The relationship between these two decisions - virtually unreported by most media - goes to the very heart of why we’re unable to resolve the growing crisis in our healthcare system. While involving the federal courts in an attempt to save the life of one highly visible individual, Congress made a fiscal decision that will deny thousands of other Americans timely access to healthcare, some of whom may die as a result.
http://www.csmonitor.com/2005/0404/p09s02-coop.html
And…
The Daily Princetonian
April 1, 2005
Seeking to understand life, death
By Uwe Reinhardt
Terri Schiavo dies, reads the Washington Post’s news alert on my desktop. After gradually starving her to death, in accordance with American law and our jurists’ interpretation thereof, Schiavo finally has left us.
Unwittingly, she has helped us understand, once again, what a confused, ill-informed, sometimes opportunistically cynical, but ever bizarre nation we are.

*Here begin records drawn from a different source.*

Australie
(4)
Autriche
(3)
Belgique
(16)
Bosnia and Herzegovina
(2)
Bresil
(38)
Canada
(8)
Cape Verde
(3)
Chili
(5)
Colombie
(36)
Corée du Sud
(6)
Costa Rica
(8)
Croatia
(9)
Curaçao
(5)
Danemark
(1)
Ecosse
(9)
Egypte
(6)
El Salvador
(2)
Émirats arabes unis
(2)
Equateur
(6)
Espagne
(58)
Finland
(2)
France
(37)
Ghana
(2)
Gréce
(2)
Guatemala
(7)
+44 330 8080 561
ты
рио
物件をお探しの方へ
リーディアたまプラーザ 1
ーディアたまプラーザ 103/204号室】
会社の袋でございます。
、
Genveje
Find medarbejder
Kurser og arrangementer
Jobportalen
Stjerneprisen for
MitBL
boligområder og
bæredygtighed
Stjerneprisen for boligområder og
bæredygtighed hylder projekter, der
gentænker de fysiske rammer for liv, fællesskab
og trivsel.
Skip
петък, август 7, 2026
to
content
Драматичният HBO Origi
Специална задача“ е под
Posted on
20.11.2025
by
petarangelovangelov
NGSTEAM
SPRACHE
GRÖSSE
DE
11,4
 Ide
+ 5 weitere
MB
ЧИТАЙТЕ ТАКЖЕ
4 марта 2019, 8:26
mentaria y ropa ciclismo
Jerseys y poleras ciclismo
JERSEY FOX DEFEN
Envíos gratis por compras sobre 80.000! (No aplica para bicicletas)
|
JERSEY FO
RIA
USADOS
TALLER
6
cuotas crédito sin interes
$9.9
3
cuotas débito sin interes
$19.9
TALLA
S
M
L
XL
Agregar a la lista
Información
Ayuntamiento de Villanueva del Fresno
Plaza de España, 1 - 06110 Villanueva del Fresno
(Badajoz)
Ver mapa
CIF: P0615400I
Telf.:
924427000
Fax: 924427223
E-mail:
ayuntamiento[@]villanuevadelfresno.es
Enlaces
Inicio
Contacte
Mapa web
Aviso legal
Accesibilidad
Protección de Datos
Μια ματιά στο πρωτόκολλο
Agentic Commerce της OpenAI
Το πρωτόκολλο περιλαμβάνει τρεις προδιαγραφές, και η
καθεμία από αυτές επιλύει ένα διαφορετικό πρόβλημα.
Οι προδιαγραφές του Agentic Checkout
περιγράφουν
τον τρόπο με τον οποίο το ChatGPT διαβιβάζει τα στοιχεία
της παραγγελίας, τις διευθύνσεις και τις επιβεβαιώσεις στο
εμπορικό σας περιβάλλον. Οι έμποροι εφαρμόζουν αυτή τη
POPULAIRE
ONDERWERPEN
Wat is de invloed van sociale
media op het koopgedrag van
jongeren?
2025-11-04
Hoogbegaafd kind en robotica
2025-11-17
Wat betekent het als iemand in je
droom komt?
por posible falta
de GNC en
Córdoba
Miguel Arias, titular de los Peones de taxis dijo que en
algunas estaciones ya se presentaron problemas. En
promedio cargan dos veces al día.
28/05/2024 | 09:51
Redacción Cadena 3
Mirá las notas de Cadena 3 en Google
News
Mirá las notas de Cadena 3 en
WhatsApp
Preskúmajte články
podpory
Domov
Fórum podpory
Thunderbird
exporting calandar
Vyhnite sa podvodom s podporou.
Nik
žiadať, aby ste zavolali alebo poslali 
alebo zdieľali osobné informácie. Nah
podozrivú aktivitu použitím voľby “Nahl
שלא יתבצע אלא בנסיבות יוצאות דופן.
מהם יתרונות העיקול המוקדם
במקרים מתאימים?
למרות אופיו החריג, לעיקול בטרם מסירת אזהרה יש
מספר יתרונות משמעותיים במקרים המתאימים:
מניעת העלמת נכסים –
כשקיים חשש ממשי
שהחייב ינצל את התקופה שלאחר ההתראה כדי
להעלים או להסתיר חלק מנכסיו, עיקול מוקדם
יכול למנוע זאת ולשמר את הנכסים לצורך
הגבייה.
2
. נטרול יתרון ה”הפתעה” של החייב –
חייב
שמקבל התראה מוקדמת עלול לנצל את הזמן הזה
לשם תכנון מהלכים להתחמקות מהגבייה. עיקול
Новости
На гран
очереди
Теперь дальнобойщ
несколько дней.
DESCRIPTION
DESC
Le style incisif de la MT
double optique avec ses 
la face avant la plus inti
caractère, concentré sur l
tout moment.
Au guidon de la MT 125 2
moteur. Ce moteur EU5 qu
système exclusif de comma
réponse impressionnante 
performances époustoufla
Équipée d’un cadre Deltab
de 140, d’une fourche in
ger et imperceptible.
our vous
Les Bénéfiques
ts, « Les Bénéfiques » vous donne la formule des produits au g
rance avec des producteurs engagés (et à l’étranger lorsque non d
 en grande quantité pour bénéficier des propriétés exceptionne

Let us start with the seemingly pious politicians and pundits who saw in this case an opportunity to proclaim the sanctity of human life. Really? In a recent series of books on the plight of the millions of Americans without health insurance, the medical and social scientists working with the prestigious institute of Medicine of the U.S. National Academy of Sciences reminded the nation that 18,000 people die each year as a direct result of the lack of health insurance, making it the sixth leading cause of death among people aged 25-64, after cancer, heart disease, injuries, suicide and cerebral vascular disease, but before HIV/AIDS or diabetes. The nation’s infant mortality rate is one of the highest in the OECD nations. Citing the CIA Fact Book 2005, economics professor Alan Krueger reminds us in The New York Times (March 31) that our infant mortality rate is higher even than Cuba’s.
It can fairly be asked what the pundits and politicians who waxed so pious on the sanctity of Schiavo’s life have ever done to avoid this tragic, avoidable loss of human life in the rest of America. If we searched their records, we would discover that many and probably most of them either have countenanced that loss with equanimity, doing little to avoid that loss, or, worse still, have opposed as “socialism” any attempt to provide health insurance to all American children and, indeed, to all people living in this land.
http://www.dailyprincetonian.com/archives/2005/04/01/opinion/12531.shtml
Comment: For Congress to hear, voices must speak.